BEGIN

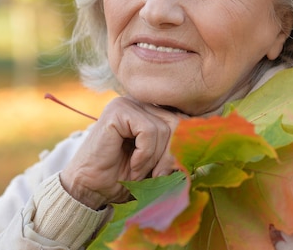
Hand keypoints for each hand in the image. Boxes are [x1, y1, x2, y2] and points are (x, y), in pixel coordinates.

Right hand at [60, 96, 181, 208]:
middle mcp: (139, 103)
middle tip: (158, 176)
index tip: (175, 172)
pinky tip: (132, 166)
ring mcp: (127, 103)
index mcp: (149, 112)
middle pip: (178, 123)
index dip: (184, 148)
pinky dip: (144, 155)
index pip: (183, 121)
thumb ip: (176, 152)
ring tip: (139, 172)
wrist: (89, 189)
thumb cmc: (122, 178)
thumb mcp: (158, 164)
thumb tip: (202, 147)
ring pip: (164, 129)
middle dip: (172, 155)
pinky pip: (149, 131)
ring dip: (155, 159)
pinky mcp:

END

What to produce:
Please transcribe the listing exactly as it stands, but omit its pictures.

Your response:
Hand keypoints for each hand in the image. Boxes are [x1, y1, x2, y2] and points are (x, y), in pixel coordinates.

Right hand at [60, 96, 181, 208]:
middle mcp: (139, 103)
middle tip: (158, 176)
index tip: (175, 172)
pinky tip: (132, 166)
ring mcp: (127, 103)
index mcp: (149, 112)
middle pip: (178, 123)
index dip: (184, 148)
pinky dip: (144, 155)
index pip: (183, 121)
thumb ip: (176, 152)
ring tip: (139, 172)
wrist: (89, 189)
thumb cmc: (122, 178)
thumb mcp: (158, 164)
thumb tip: (202, 147)
ring pip: (164, 129)
middle dip: (172, 155)
pinky pip: (149, 131)
ring dip: (155, 159)
pinky mcp:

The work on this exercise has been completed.